Asada Masaki, Gunasekaran Nallappan, Miwa Makoto, Sasaki Yutaka
Computational Intelligence Laboratory, Toyota Technological Institute, Nagoya, Japan.
Front Res Metr Anal. 2021 Jul 1;6:670206. doi: 10.3389/frma.2021.670206. eCollection 2021.

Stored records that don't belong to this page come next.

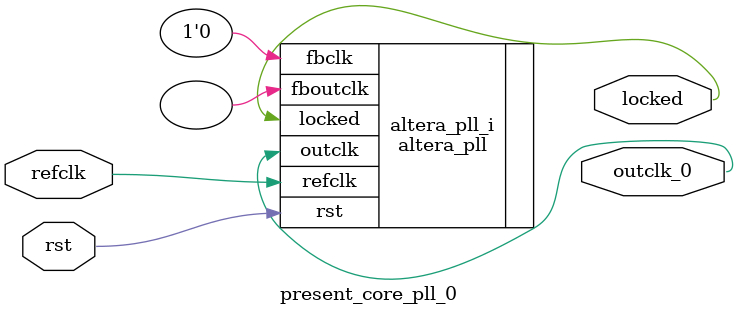
<source format=v>
`timescale 1ns/10ps
module  present_core_pll_0(

	// interface 'refclk'
	input wire refclk,

	// interface 'reset'
	input wire rst,

	// interface 'outclk0'
	output wire outclk_0,

	// interface 'locked'
	output wire locked
);

	altera_pll #(
		.fractional_vco_multiplier("false"),
		.reference_clock_frequency("50.0 MHz"),
		.operation_mode("direct"),
		.number_of_clocks(1),
		.output_clock_frequency0("100.000000 MHz"),
		.phase_shift0("0 ps"),
		.duty_cycle0(50),
		.output_clock_frequency1("0 MHz"),
		.phase_shift1("0 ps"),
		.duty_cycle1(50),
		.output_clock_frequency2("0 MHz"),
		.phase_shift2("0 ps"),
		.duty_cycle2(50),
		.output_clock_frequency3("0 MHz"),
		.phase_shift3("0 ps"),
		.duty_cycle3(50),
		.output_clock_frequency4("0 MHz"),
		.phase_shift4("0 ps"),
		.duty_cycle4(50),
		.output_clock_frequency5("0 MHz"),
		.phase_shift5("0 ps"),
		.duty_cycle5(50),
		.output_clock_frequency6("0 MHz"),
		.phase_shift6("0 ps"),
		.duty_cycle6(50),
		.output_clock_frequency7("0 MHz"),
		.phase_shift7("0 ps"),
		.duty_cycle7(50),
		.output_clock_frequency8("0 MHz"),
		.phase_shift8("0 ps"),
		.duty_cycle8(50),
		.output_clock_frequency9("0 MHz"),
		.phase_shift9("0 ps"),
		.duty_cycle9(50),
		.output_clock_frequency10("0 MHz"),
		.phase_shift10("0 ps"),
		.duty_cycle10(50),
		.output_clock_frequency11("0 MHz"),
		.phase_shift11("0 ps"),
		.duty_cycle11(50),
		.output_clock_frequency12("0 MHz"),
		.phase_shift12("0 ps"),
		.duty_cycle12(50),
		.output_clock_frequency13("0 MHz"),
		.phase_shift13("0 ps"),
		.duty_cycle13(50),
		.output_clock_frequency14("0 MHz"),
		.phase_shift14("0 ps"),
		.duty_cycle14(50),
		.output_clock_frequency15("0 MHz"),
		.phase_shift15("0 ps"),
		.duty_cycle15(50),
		.output_clock_frequency16("0 MHz"),
		.phase_shift16("0 ps"),
		.duty_cycle16(50),
		.output_clock_frequency17("0 MHz"),
		.phase_shift17("0 ps"),
		.duty_cycle17(50),
		.pll_type("General"),
		.pll_subtype("General")
	) altera_pll_i (
		.rst	(rst),
		.outclk	({outclk_0}),
		.locked	(locked),
		.fboutclk	( ),
		.fbclk	(1'b0),
		.refclk	(refclk)
	);
endmodule


</source>
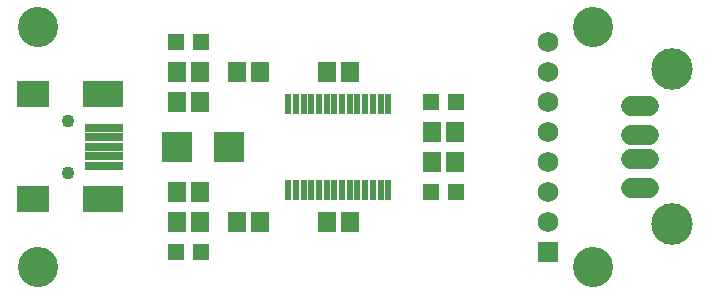
<source format=gts>
G75*
%MOIN*%
%OFA0B0*%
%FSLAX25Y25*%
%IPPOS*%
%LPD*%
%AMOC8*
5,1,8,0,0,1.08239X$1,22.5*
%
%ADD10C,0.13398*%
%ADD11R,0.02375X0.06706*%
%ADD12R,0.05524X0.05524*%
%ADD13R,0.05918X0.06706*%
%ADD14R,0.10249X0.10249*%
%ADD15R,0.10643X0.08674*%
%ADD16R,0.13792X0.08674*%
%ADD17R,0.13005X0.02769*%
%ADD18C,0.04343*%
%ADD19C,0.06540*%
%ADD20C,0.13855*%
%ADD21R,0.06800X0.06800*%
%ADD22C,0.06800*%
D10*
X0029428Y0022513D03*
X0214428Y0022513D03*
X0214428Y0102513D03*
X0029428Y0102513D03*
D11*
X0112795Y0076784D03*
X0115354Y0076784D03*
X0117913Y0076784D03*
X0120472Y0076784D03*
X0123031Y0076784D03*
X0125590Y0076784D03*
X0128149Y0076784D03*
X0130708Y0076784D03*
X0133267Y0076784D03*
X0135826Y0076784D03*
X0138385Y0076784D03*
X0140944Y0076784D03*
X0143503Y0076784D03*
X0146062Y0076784D03*
X0146062Y0048241D03*
X0143503Y0048241D03*
X0140944Y0048241D03*
X0138385Y0048241D03*
X0135826Y0048241D03*
X0133267Y0048241D03*
X0130708Y0048241D03*
X0128149Y0048241D03*
X0125590Y0048241D03*
X0123031Y0048241D03*
X0120472Y0048241D03*
X0117913Y0048241D03*
X0115354Y0048241D03*
X0112795Y0048241D03*
D12*
X0160295Y0047513D03*
X0168562Y0047513D03*
X0168562Y0077513D03*
X0160295Y0077513D03*
X0083562Y0097513D03*
X0075295Y0097513D03*
X0075295Y0027513D03*
X0083562Y0027513D03*
D13*
X0083169Y0037513D03*
X0075688Y0037513D03*
X0095688Y0037513D03*
X0103169Y0037513D03*
X0125688Y0037513D03*
X0133169Y0037513D03*
X0083169Y0047513D03*
X0075688Y0047513D03*
X0075688Y0077513D03*
X0083169Y0077513D03*
X0083169Y0087513D03*
X0075688Y0087513D03*
X0095688Y0087513D03*
X0103169Y0087513D03*
X0125688Y0087513D03*
X0133169Y0087513D03*
X0160688Y0067513D03*
X0168169Y0067513D03*
X0168169Y0057513D03*
X0160688Y0057513D03*
D14*
X0093090Y0062513D03*
X0075767Y0062513D03*
D15*
X0027617Y0080032D03*
X0027617Y0044993D03*
D16*
X0050846Y0044993D03*
X0050846Y0080032D03*
D17*
X0051239Y0068812D03*
X0051239Y0065662D03*
X0051239Y0062513D03*
X0051239Y0059363D03*
X0051239Y0056214D03*
D18*
X0039428Y0053851D03*
X0039428Y0071174D03*
D19*
X0227139Y0066450D02*
X0232879Y0066450D01*
X0232879Y0058576D02*
X0227139Y0058576D01*
X0227139Y0048733D02*
X0232879Y0048733D01*
X0232879Y0076292D02*
X0227139Y0076292D01*
D20*
X0240678Y0088379D03*
X0240678Y0036647D03*
D21*
X0199428Y0027513D03*
D22*
X0199428Y0037513D03*
X0199428Y0047513D03*
X0199428Y0057513D03*
X0199428Y0067513D03*
X0199428Y0077513D03*
X0199428Y0087513D03*
X0199428Y0097513D03*
M02*

</source>
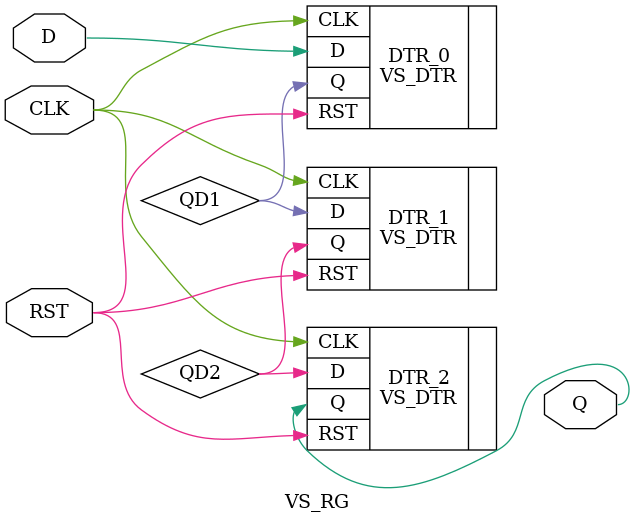
<source format=v>
`timescale 1ns / 1ps


module VS_RG(
    input CLK,
    input D,
    input RST,
    output Q
    );
    
wire QD1;    
wire QD2; 

VS_DTR DTR_0(
    .CLK(CLK),
    .D(D),
    .RST(RST),
    .Q(QD1)
);
VS_DTR DTR_1(
    .CLK(CLK),
    .D(QD1),
    .RST(RST),
    .Q(QD2)
);
VS_DTR DTR_2(
    .CLK(CLK),
    .D(QD2),
    .RST(RST),
    .Q(Q)
);

endmodule

</source>
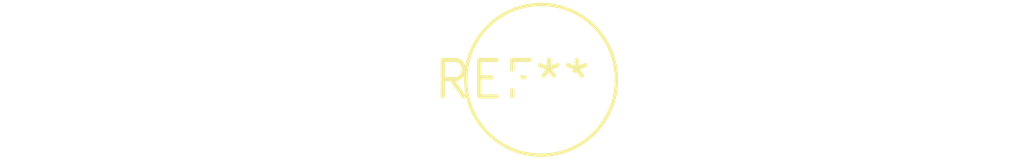
<source format=kicad_pcb>
(kicad_pcb (version 20240108) (generator pcbnew)

  (general
    (thickness 1.6)
  )

  (paper "A4")
  (layers
    (0 "F.Cu" signal)
    (31 "B.Cu" signal)
    (32 "B.Adhes" user "B.Adhesive")
    (33 "F.Adhes" user "F.Adhesive")
    (34 "B.Paste" user)
    (35 "F.Paste" user)
    (36 "B.SilkS" user "B.Silkscreen")
    (37 "F.SilkS" user "F.Silkscreen")
    (38 "B.Mask" user)
    (39 "F.Mask" user)
    (40 "Dwgs.User" user "User.Drawings")
    (41 "Cmts.User" user "User.Comments")
    (42 "Eco1.User" user "User.Eco1")
    (43 "Eco2.User" user "User.Eco2")
    (44 "Edge.Cuts" user)
    (45 "Margin" user)
    (46 "B.CrtYd" user "B.Courtyard")
    (47 "F.CrtYd" user "F.Courtyard")
    (48 "B.Fab" user)
    (49 "F.Fab" user)
    (50 "User.1" user)
    (51 "User.2" user)
    (52 "User.3" user)
    (53 "User.4" user)
    (54 "User.5" user)
    (55 "User.6" user)
    (56 "User.7" user)
    (57 "User.8" user)
    (58 "User.9" user)
  )

  (setup
    (pad_to_mask_clearance 0)
    (pcbplotparams
      (layerselection 0x00010fc_ffffffff)
      (plot_on_all_layers_selection 0x0000000_00000000)
      (disableapertmacros false)
      (usegerberextensions false)
      (usegerberattributes false)
      (usegerberadvancedattributes false)
      (creategerberjobfile false)
      (dashed_line_dash_ratio 12.000000)
      (dashed_line_gap_ratio 3.000000)
      (svgprecision 4)
      (plotframeref false)
      (viasonmask false)
      (mode 1)
      (useauxorigin false)
      (hpglpennumber 1)
      (hpglpenspeed 20)
      (hpglpendiameter 15.000000)
      (dxfpolygonmode false)
      (dxfimperialunits false)
      (dxfusepcbnewfont false)
      (psnegative false)
      (psa4output false)
      (plotreference false)
      (plotvalue false)
      (plotinvisibletext false)
      (sketchpadsonfab false)
      (subtractmaskfromsilk false)
      (outputformat 1)
      (mirror false)
      (drillshape 1)
      (scaleselection 1)
      (outputdirectory "")
    )
  )

  (net 0 "")

  (footprint "C_Radial_D5.0mm_H5.0mm_P2.00mm" (layer "F.Cu") (at 0 0))

)

</source>
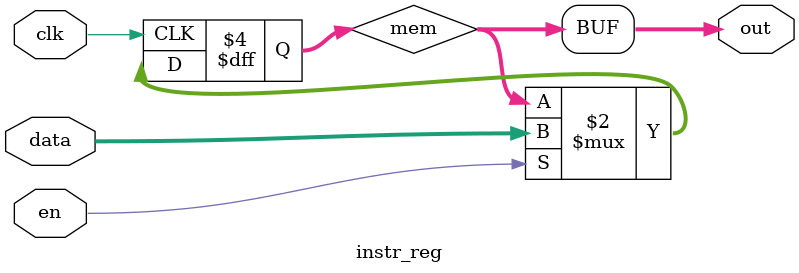
<source format=v>
module instr_reg (
	out,
	data,
	clk,
	en
);

localparam WIDTH = 18;

output[WIDTH-1:0] out;
input[WIDTH-1:0] data;
input clk, en;

reg[WIDTH-1:0] mem;

assign out = mem;

always @(posedge clk)
begin
	if (en)
		mem <= data;
end

endmodule



</source>
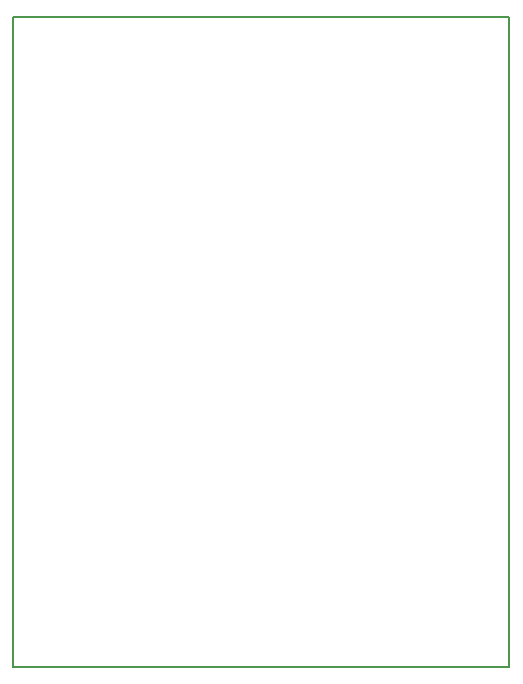
<source format=gbr>
G04 (created by PCBNEW (2013-mar-13)-testing) date Tue 02 Jul 2013 08:12:50 AM CEST*
%MOIN*%
G04 Gerber Fmt 3.4, Leading zero omitted, Abs format*
%FSLAX34Y34*%
G01*
G70*
G90*
G04 APERTURE LIST*
%ADD10C,0.006*%
%ADD11C,0.00590551*%
G04 APERTURE END LIST*
G54D10*
G54D11*
X40944Y-45669D02*
X40157Y-45669D01*
X40157Y-24015D02*
X40944Y-24015D01*
X24409Y-45669D02*
X40157Y-45669D01*
X24409Y-24015D02*
X40157Y-24015D01*
X24409Y-45669D02*
X24409Y-24015D01*
X40944Y-24015D02*
X40944Y-45669D01*
M02*

</source>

We deal with a heterogeneous pharmaceutical knowledge-graph containing textual information built from several databases. The knowledge graph is a heterogeneous graph that includes a wide variety of concepts and attributes, some of which are provided in the form of textual pieces of information which have not been targeted in the conventional graph completion tasks. To investigate the utility of textual information for knowledge graph completion, we generate embeddings from textual descriptions given to heterogeneous items, such as drugs and proteins, while learning knowledge graph embeddings. We evaluate the obtained graph embeddings on the link prediction task for knowledge graph completion, which can be used for drug discovery and repurposing. We also compare the results with existing methods and discuss the utility of the textual information.
我们处理的是一个异构的药学知识图谱,它包含从多个数据库构建的文本信息。该知识图谱是一个异构图,包含各种各样的概念和属性,其中一些是以文本信息的形式提供的,而这些文本信息在传统的图补全任务中并未作为目标。为了研究文本信息对知识图谱补全的效用,我们在学习知识图谱嵌入的同时,从给予异构项目(如药物和蛋白质)的文本描述中生成嵌入。我们在用于知识图谱补全的链接预测任务上评估所获得的图嵌入,该任务可用于药物发现和药物重新利用。我们还将结果与现有方法进行比较,并讨论文本信息的效用。